[What to produce] Reproduce exactly the lines of the listing from the one containing "X36550Y267804D02*" to its final line, both included.

[Information provided]
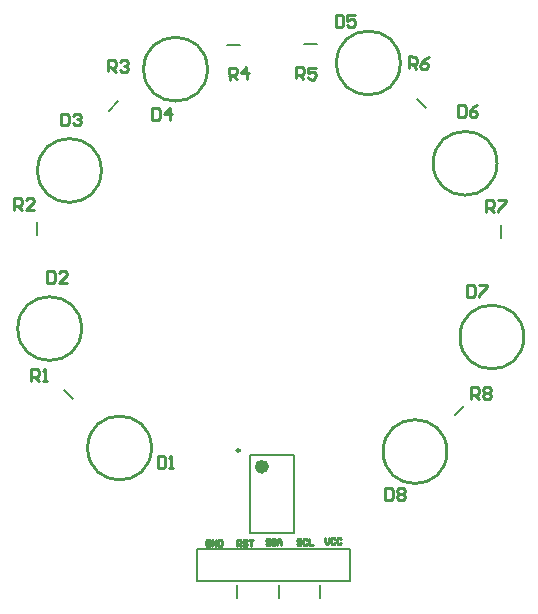
<source format=gto>
G04*
G04 #@! TF.GenerationSoftware,Altium Limited,Altium Designer,22.7.1 (60)*
G04*
G04 Layer_Color=65535*
%FSLAX44Y44*%
%MOMM*%
G71*
G04*
G04 #@! TF.SameCoordinates,34583956-BA44-4E5B-BA21-D6171543F883*
G04*
G04*
G04 #@! TF.FilePolarity,Positive*
G04*
G01*
G75*
%ADD10C,0.6000*%
%ADD11C,0.2500*%
%ADD12C,0.2540*%
%ADD13C,0.2000*%
D10*
X229958Y71768D02*
G03*
X229958Y71768I-3000J0D01*
G01*
D11*
X208208Y85518D02*
G03*
X208208Y85518I-1250J0D01*
G01*
D12*
X133426Y87630D02*
G03*
X133426Y87630I-27000J0D01*
G01*
X448640Y181610D02*
G03*
X448640Y181610I-27000J0D01*
G01*
X344150Y413612D02*
G03*
X344150Y413612I-27000J0D01*
G01*
X91008Y322580D02*
G03*
X91008Y322580I-27000J0D01*
G01*
X180827Y408332D02*
G03*
X180827Y408332I-27000J0D01*
G01*
X426034Y328676D02*
G03*
X426034Y328676I-27000J0D01*
G01*
X383616Y84582D02*
G03*
X383616Y84582I-27000J0D01*
G01*
X74244Y188722D02*
G03*
X74244Y188722I-27000J0D01*
G01*
X199525Y399353D02*
X198884Y409330D01*
X203872Y409650D01*
X205641Y408094D01*
X205855Y404769D01*
X204300Y402999D01*
X199311Y402679D01*
X202637Y402893D02*
X206176Y399781D01*
X214489Y400316D02*
X213848Y410292D01*
X209181Y404983D01*
X215832Y405410D01*
X138641Y80704D02*
Y70708D01*
X143640D01*
X145306Y72374D01*
Y79038D01*
X143640Y80704D01*
X138641D01*
X148638Y70708D02*
X151970D01*
X150304D01*
Y80704D01*
X148638Y79038D01*
X280670Y11094D02*
Y7762D01*
X282336Y6096D01*
X284002Y7762D01*
Y11094D01*
X289001Y10261D02*
X288167Y11094D01*
X286501D01*
X285668Y10261D01*
Y6929D01*
X286501Y6096D01*
X288167D01*
X289001Y6929D01*
X293999Y10261D02*
X293166Y11094D01*
X291500D01*
X290667Y10261D01*
Y6929D01*
X291500Y6096D01*
X293166D01*
X293999Y6929D01*
X182910Y8483D02*
X182077Y9316D01*
X180411D01*
X179578Y8483D01*
Y5151D01*
X180411Y4318D01*
X182077D01*
X182910Y5151D01*
Y6817D01*
X181244D01*
X184576Y4318D02*
Y9316D01*
X187909Y4318D01*
Y9316D01*
X189575D02*
Y4318D01*
X192074D01*
X192907Y5151D01*
Y8483D01*
X192074Y9316D01*
X189575D01*
X259872Y9753D02*
X259039Y10586D01*
X257373D01*
X256540Y9753D01*
Y8920D01*
X257373Y8087D01*
X259039D01*
X259872Y7254D01*
Y6421D01*
X259039Y5588D01*
X257373D01*
X256540Y6421D01*
X264871Y9753D02*
X264037Y10586D01*
X262371D01*
X261538Y9753D01*
Y6421D01*
X262371Y5588D01*
X264037D01*
X264871Y6421D01*
X266537Y10586D02*
Y5588D01*
X269869D01*
X233456Y9753D02*
X232623Y10586D01*
X230957D01*
X230124Y9753D01*
Y8920D01*
X230957Y8087D01*
X232623D01*
X233456Y7254D01*
Y6421D01*
X232623Y5588D01*
X230957D01*
X230124Y6421D01*
X235122Y10586D02*
Y5588D01*
X237621D01*
X238455Y6421D01*
Y9753D01*
X237621Y10586D01*
X235122D01*
X240121Y5588D02*
Y8920D01*
X241787Y10586D01*
X243453Y8920D01*
Y5588D01*
Y8087D01*
X240121D01*
X205994Y4318D02*
Y9316D01*
X208493D01*
X209326Y8483D01*
Y6817D01*
X208493Y5984D01*
X205994D01*
X207660D02*
X209326Y4318D01*
X214325Y8483D02*
X213491Y9316D01*
X211825D01*
X210992Y8483D01*
Y7650D01*
X211825Y6817D01*
X213491D01*
X214325Y5984D01*
Y5151D01*
X213491Y4318D01*
X211825D01*
X210992Y5151D01*
X215991Y9316D02*
X219323D01*
X217657D01*
Y4318D01*
X403911Y128860D02*
Y138856D01*
X408910D01*
X410576Y137190D01*
Y133858D01*
X408910Y132192D01*
X403911D01*
X407244D02*
X410576Y128860D01*
X413908Y137190D02*
X415574Y138856D01*
X418907D01*
X420573Y137190D01*
Y135524D01*
X418907Y133858D01*
X420573Y132192D01*
Y130526D01*
X418907Y128860D01*
X415574D01*
X413908Y130526D01*
Y132192D01*
X415574Y133858D01*
X413908Y135524D01*
Y137190D01*
X415574Y133858D02*
X418907D01*
X416865Y287610D02*
Y297606D01*
X421864D01*
X423530Y295940D01*
Y292608D01*
X421864Y290942D01*
X416865D01*
X420198D02*
X423530Y287610D01*
X426862Y297606D02*
X433527D01*
Y295940D01*
X426862Y289276D01*
Y287610D01*
X351074Y409227D02*
X351617Y419209D01*
X356608Y418938D01*
X358181Y417184D01*
X358000Y413856D01*
X356246Y412283D01*
X351255Y412555D01*
X354582Y412374D02*
X357729Y408865D01*
X368254Y418305D02*
X364836Y416822D01*
X361328Y413675D01*
X361147Y410348D01*
X362720Y408594D01*
X366047Y408413D01*
X367801Y409986D01*
X367892Y411650D01*
X366319Y413404D01*
X361328Y413675D01*
X255480Y400512D02*
X256225Y410481D01*
X261210Y410109D01*
X262747Y408323D01*
X262498Y405000D01*
X260713Y403463D01*
X255728Y403835D01*
X259051Y403587D02*
X262126Y400016D01*
X272840Y409240D02*
X266194Y409736D01*
X265821Y404752D01*
X269269Y406165D01*
X270930Y406041D01*
X272467Y404255D01*
X272219Y400932D01*
X270433Y399395D01*
X267111Y399643D01*
X265573Y401429D01*
X96702Y406440D02*
X96954Y416433D01*
X101951Y416307D01*
X103575Y414599D01*
X103490Y411268D01*
X101783Y409645D01*
X96786Y409771D01*
X100117Y409687D02*
X103364Y406271D01*
X106906Y414515D02*
X108614Y416138D01*
X111945Y416054D01*
X113568Y414347D01*
X113526Y412681D01*
X111818Y411057D01*
X110153Y411100D01*
X111818Y411057D01*
X113442Y409350D01*
X113400Y407684D01*
X111692Y406061D01*
X108361Y406145D01*
X106737Y407853D01*
X17323Y289388D02*
Y299384D01*
X22322D01*
X23988Y297718D01*
Y294386D01*
X22322Y292720D01*
X17323D01*
X20656D02*
X23988Y289388D01*
X33985D02*
X27320D01*
X33985Y296052D01*
Y297718D01*
X32318Y299384D01*
X28986D01*
X27320Y297718D01*
X31690Y144354D02*
Y154350D01*
X36688D01*
X38354Y152684D01*
Y149352D01*
X36688Y147686D01*
X31690D01*
X35022D02*
X38354Y144354D01*
X41686D02*
X45019D01*
X43352D01*
Y154350D01*
X41686Y152684D01*
X331521Y53766D02*
Y43770D01*
X336520D01*
X338186Y45436D01*
Y52100D01*
X336520Y53766D01*
X331521D01*
X341518Y52100D02*
X343184Y53766D01*
X346516D01*
X348183Y52100D01*
Y50434D01*
X346516Y48768D01*
X348183Y47102D01*
Y45436D01*
X346516Y43770D01*
X343184D01*
X341518Y45436D01*
Y47102D01*
X343184Y48768D01*
X341518Y50434D01*
Y52100D01*
X343184Y48768D02*
X346516D01*
X400863Y225724D02*
Y215728D01*
X405862D01*
X407528Y217394D01*
Y224058D01*
X405862Y225724D01*
X400863D01*
X410860D02*
X417525D01*
Y224058D01*
X410860Y217394D01*
Y215728D01*
X392735Y377616D02*
Y367620D01*
X397734D01*
X399400Y369286D01*
Y375950D01*
X397734Y377616D01*
X392735D01*
X409397D02*
X406064Y375950D01*
X402732Y372618D01*
Y369286D01*
X404398Y367620D01*
X407730D01*
X409397Y369286D01*
Y370952D01*
X407730Y372618D01*
X402732D01*
X289357Y453816D02*
Y443820D01*
X294356D01*
X296022Y445486D01*
Y452150D01*
X294356Y453816D01*
X289357D01*
X306019D02*
X299354D01*
Y448818D01*
X302686Y450484D01*
X304352D01*
X306019Y448818D01*
Y445486D01*
X304352Y443820D01*
X301020D01*
X299354Y445486D01*
X133909Y375584D02*
Y365588D01*
X138908D01*
X140574Y367254D01*
Y373918D01*
X138908Y375584D01*
X133909D01*
X148904Y365588D02*
Y375584D01*
X143906Y370586D01*
X150571D01*
X56947Y370758D02*
Y360762D01*
X61946D01*
X63612Y362428D01*
Y369092D01*
X61946Y370758D01*
X56947D01*
X66944Y369092D02*
X68610Y370758D01*
X71943D01*
X73609Y369092D01*
Y367426D01*
X71943Y365760D01*
X70276D01*
X71943D01*
X73609Y364094D01*
Y362428D01*
X71943Y360762D01*
X68610D01*
X66944Y362428D01*
X44943Y237272D02*
Y227276D01*
X49941D01*
X51607Y228942D01*
Y235606D01*
X49941Y237272D01*
X44943D01*
X61604Y227276D02*
X54939D01*
X61604Y233940D01*
Y235606D01*
X59938Y237272D01*
X56606D01*
X54939Y235606D01*
D13*
X241300Y-39536D02*
Y-28536D01*
X276098Y-39282D02*
Y-28282D01*
X390065Y115745D02*
X397843Y123523D01*
X429032Y265518D02*
Y276518D01*
X358315Y383365D02*
X366093Y375587D01*
X262978Y430048D02*
X273978D01*
X197192Y429032D02*
X208192D01*
X97203Y373301D02*
X104981Y381079D01*
X36550Y267804D02*
Y278804D01*
X59611Y136731D02*
X67389Y128953D01*
X205486Y-39282D02*
Y-28282D01*
X216958Y15768D02*
X253958D01*
X216958Y81768D02*
X253958D01*
Y15768D02*
Y81768D01*
X216958Y15768D02*
Y81768D01*
X301728Y-24626D02*
Y2274D01*
X171728D02*
X301728D01*
X171728Y-24626D02*
Y2274D01*
Y-24626D02*
X301728D01*
M02*

</source>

[Task result]
X36550Y267804D02*
Y278804D01*
X59611Y136731D02*
X67389Y128953D01*
X205486Y-39282D02*
Y-28282D01*
X216958Y15768D02*
X253958D01*
X216958Y81768D02*
X253958D01*
Y15768D02*
Y81768D01*
X216958Y15768D02*
Y81768D01*
X301728Y-24626D02*
Y2274D01*
X171728D02*
X301728D01*
X171728Y-24626D02*
Y2274D01*
Y-24626D02*
X301728D01*
M02*

</source>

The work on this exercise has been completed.